• Data excerpts
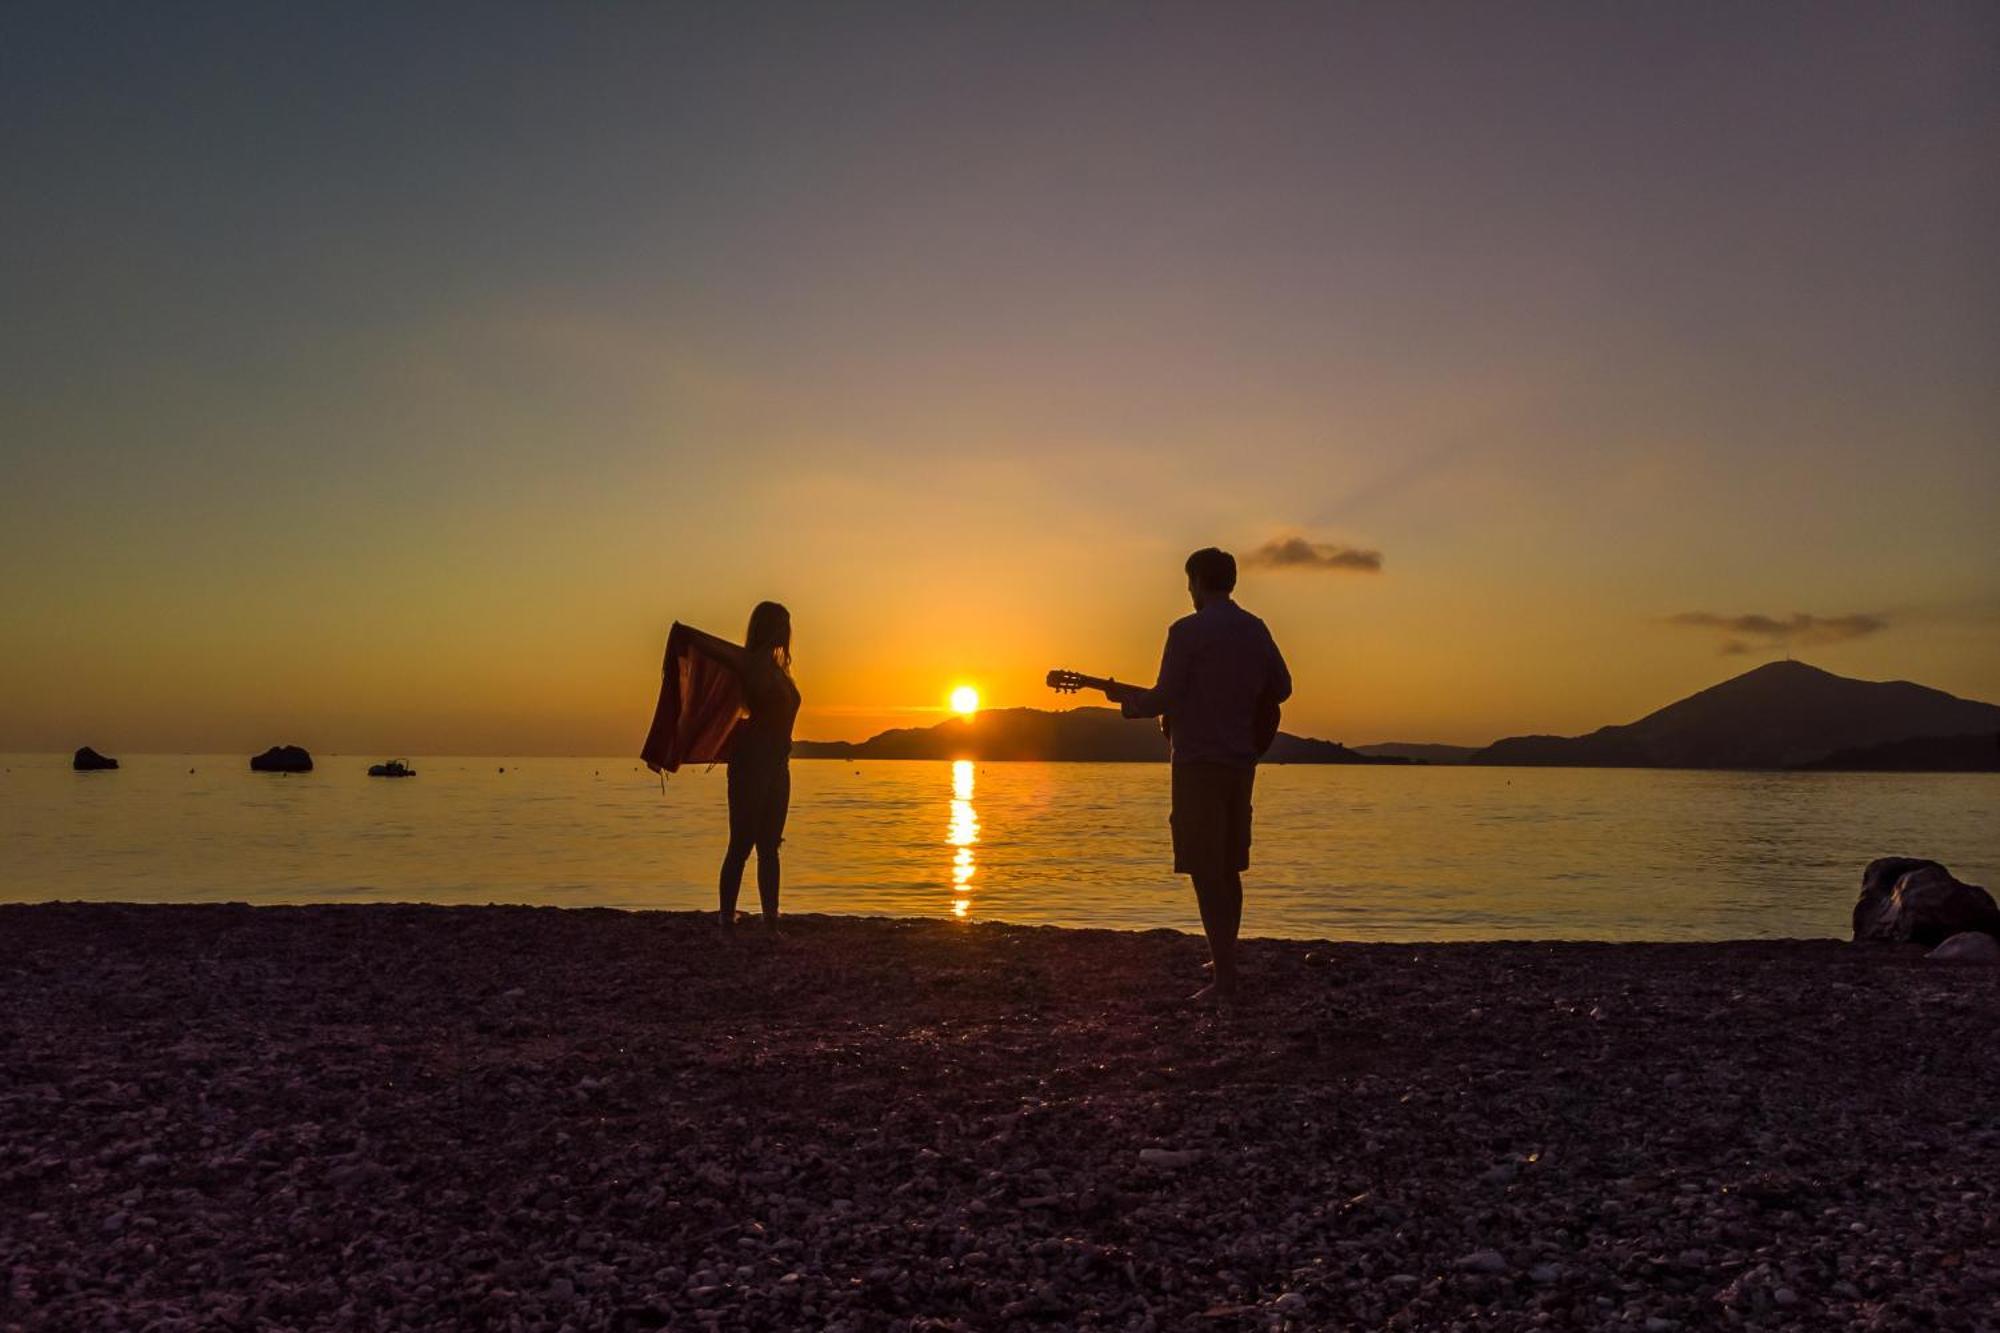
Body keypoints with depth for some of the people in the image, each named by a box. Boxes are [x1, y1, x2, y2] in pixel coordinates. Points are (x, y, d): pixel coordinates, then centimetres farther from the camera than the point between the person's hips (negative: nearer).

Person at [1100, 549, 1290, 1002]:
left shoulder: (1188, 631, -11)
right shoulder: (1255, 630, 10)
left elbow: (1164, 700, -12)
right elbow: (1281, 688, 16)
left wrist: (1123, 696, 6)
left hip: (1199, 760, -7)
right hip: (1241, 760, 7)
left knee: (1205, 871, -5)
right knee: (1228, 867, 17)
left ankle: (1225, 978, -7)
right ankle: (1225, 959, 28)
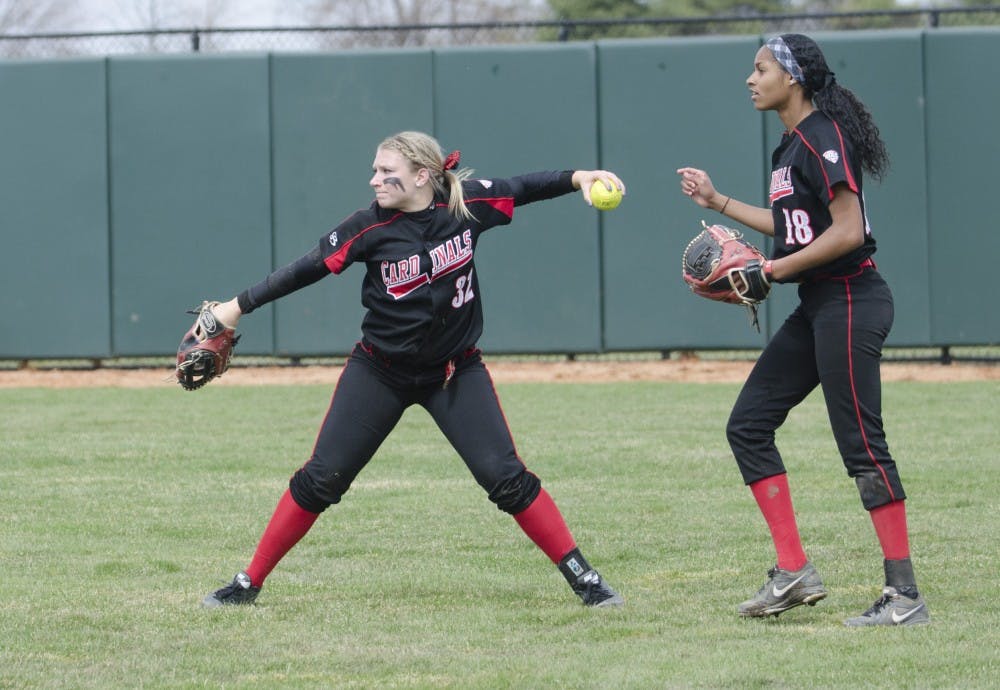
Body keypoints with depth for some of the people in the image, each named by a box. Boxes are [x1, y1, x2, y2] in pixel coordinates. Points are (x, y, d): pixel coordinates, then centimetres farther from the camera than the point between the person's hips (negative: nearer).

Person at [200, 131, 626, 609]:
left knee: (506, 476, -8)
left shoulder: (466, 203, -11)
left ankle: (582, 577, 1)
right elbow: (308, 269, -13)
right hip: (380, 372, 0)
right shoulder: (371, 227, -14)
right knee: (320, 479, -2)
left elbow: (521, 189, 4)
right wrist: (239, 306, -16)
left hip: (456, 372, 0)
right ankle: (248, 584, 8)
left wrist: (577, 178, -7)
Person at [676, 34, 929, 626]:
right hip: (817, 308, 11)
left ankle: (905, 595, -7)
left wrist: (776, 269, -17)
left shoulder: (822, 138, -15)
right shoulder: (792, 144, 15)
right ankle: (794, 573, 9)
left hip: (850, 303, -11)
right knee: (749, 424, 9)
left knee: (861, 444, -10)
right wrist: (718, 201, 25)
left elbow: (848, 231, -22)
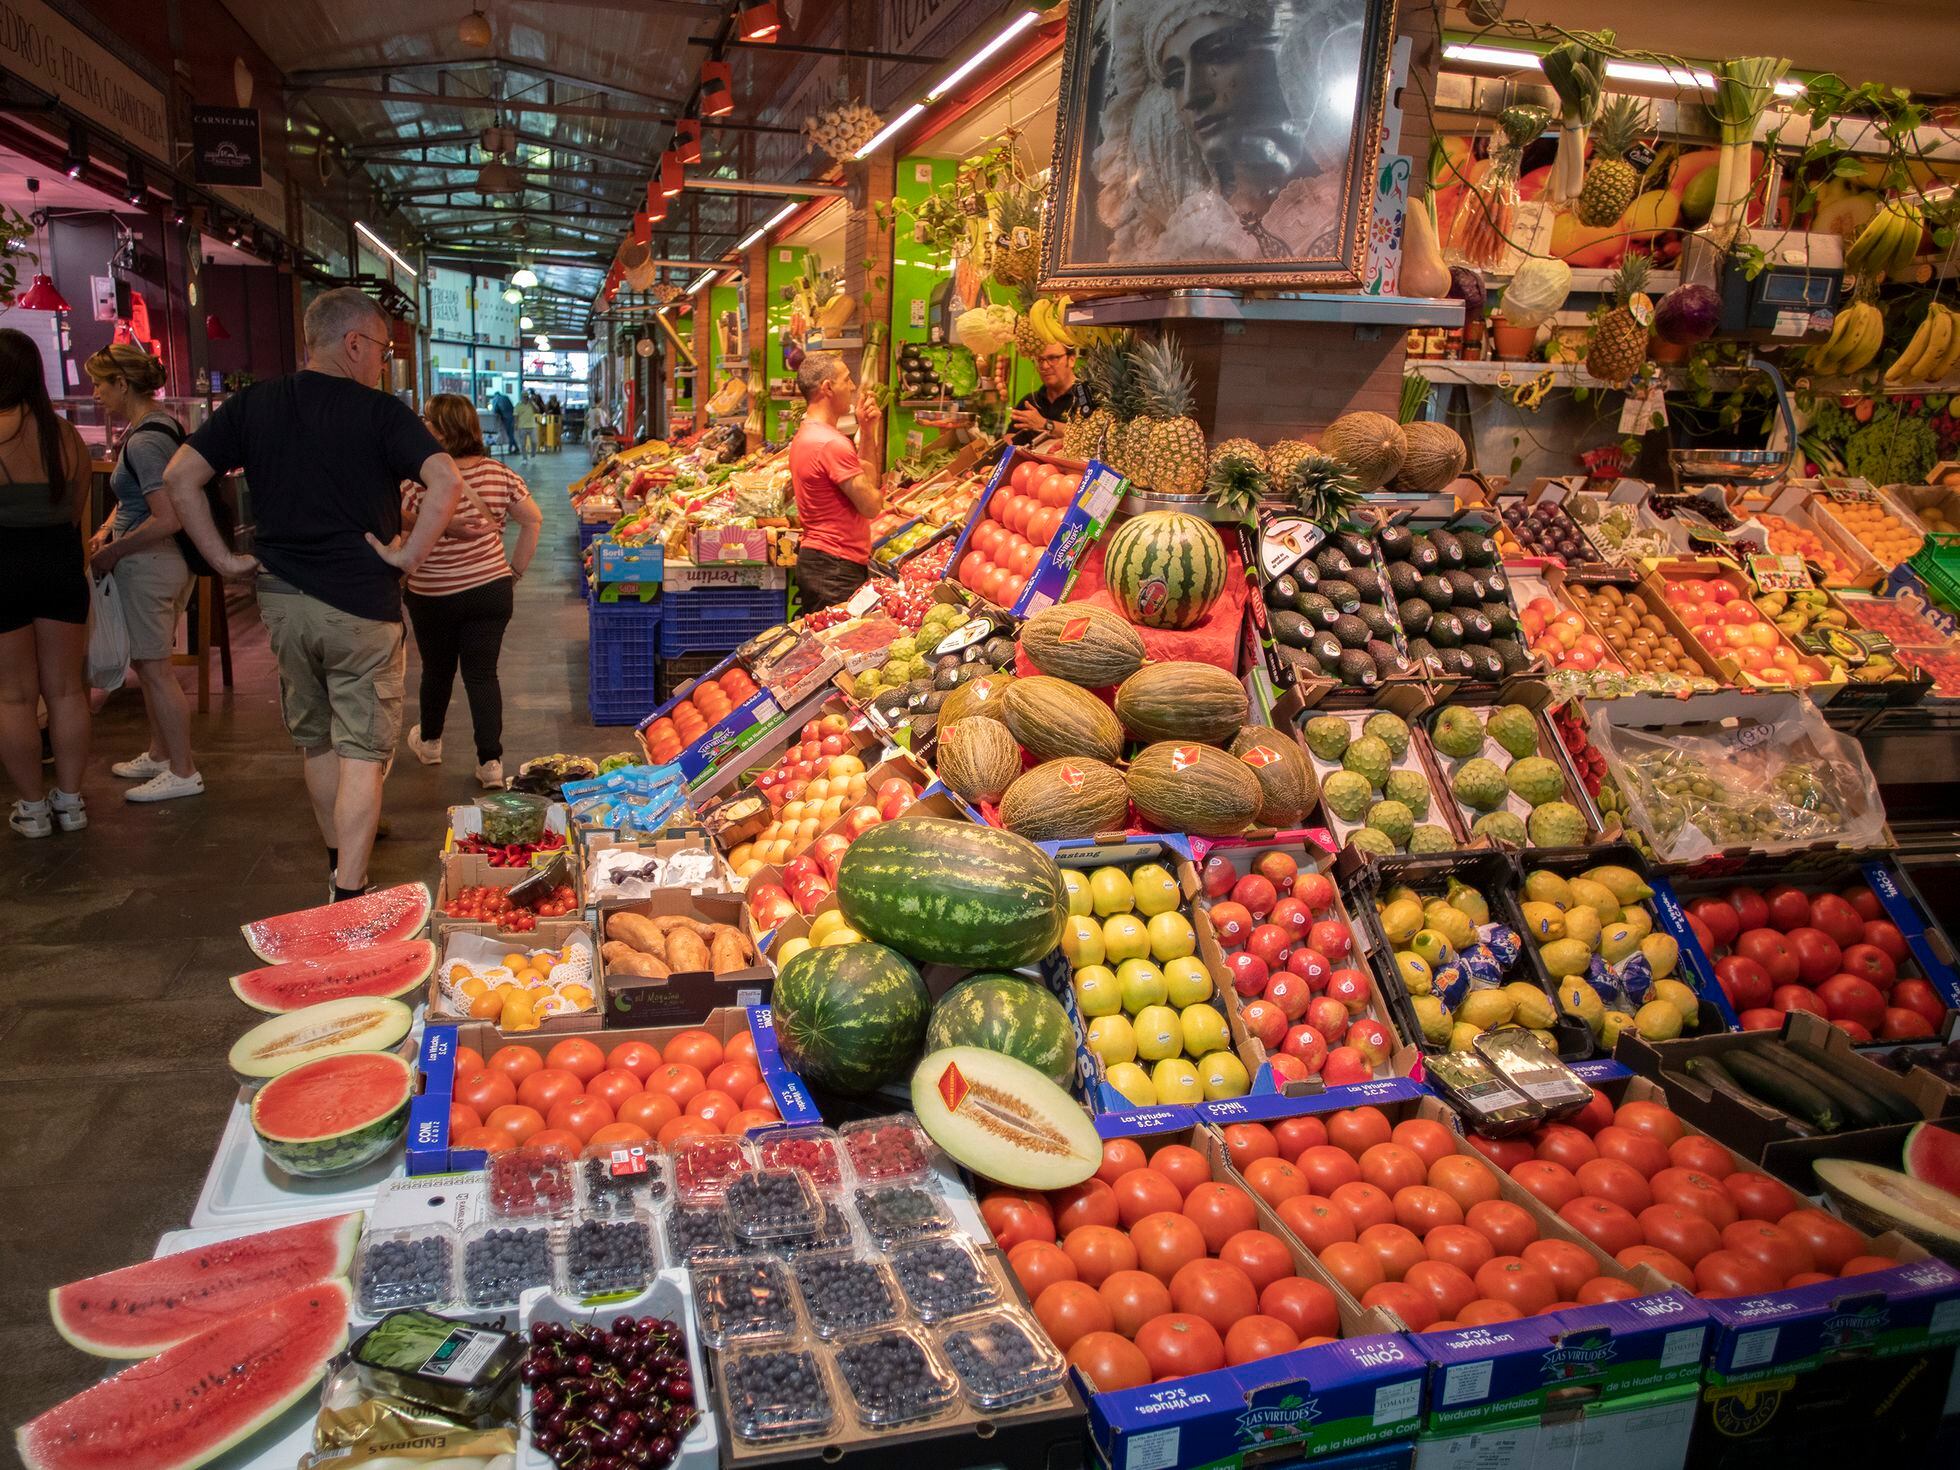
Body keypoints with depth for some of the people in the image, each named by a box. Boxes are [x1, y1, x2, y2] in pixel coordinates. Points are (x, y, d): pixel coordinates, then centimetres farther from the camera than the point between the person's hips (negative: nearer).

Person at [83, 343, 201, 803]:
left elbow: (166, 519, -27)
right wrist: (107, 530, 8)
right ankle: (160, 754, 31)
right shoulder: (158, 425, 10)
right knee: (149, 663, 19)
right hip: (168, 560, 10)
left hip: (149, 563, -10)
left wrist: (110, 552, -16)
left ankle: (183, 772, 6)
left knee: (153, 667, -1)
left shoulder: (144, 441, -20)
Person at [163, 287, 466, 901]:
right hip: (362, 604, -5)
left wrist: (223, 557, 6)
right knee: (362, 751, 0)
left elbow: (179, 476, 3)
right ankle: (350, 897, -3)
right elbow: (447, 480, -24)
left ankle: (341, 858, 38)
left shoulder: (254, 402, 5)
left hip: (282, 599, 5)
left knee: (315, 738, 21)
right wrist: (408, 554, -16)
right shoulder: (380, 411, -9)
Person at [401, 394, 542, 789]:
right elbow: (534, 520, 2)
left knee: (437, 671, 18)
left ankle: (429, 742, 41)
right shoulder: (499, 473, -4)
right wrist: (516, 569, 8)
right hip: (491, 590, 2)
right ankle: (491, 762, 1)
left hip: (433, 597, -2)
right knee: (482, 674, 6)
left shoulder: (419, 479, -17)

• Activity
A copy of each line above that holds the word "knee" is the expected answer.

• Reply
left knee: (1205, 871, -5)
right knee: (1228, 867, 17)
left knee: (506, 476, -8)
right knee: (320, 479, -2)
right knee: (749, 424, 9)
left knee: (861, 444, -10)
right knee: (149, 663, 19)
left knee: (153, 667, -1)
right knee: (362, 751, 0)
left knee: (315, 738, 21)
left knee: (437, 671, 18)
right knee: (482, 674, 6)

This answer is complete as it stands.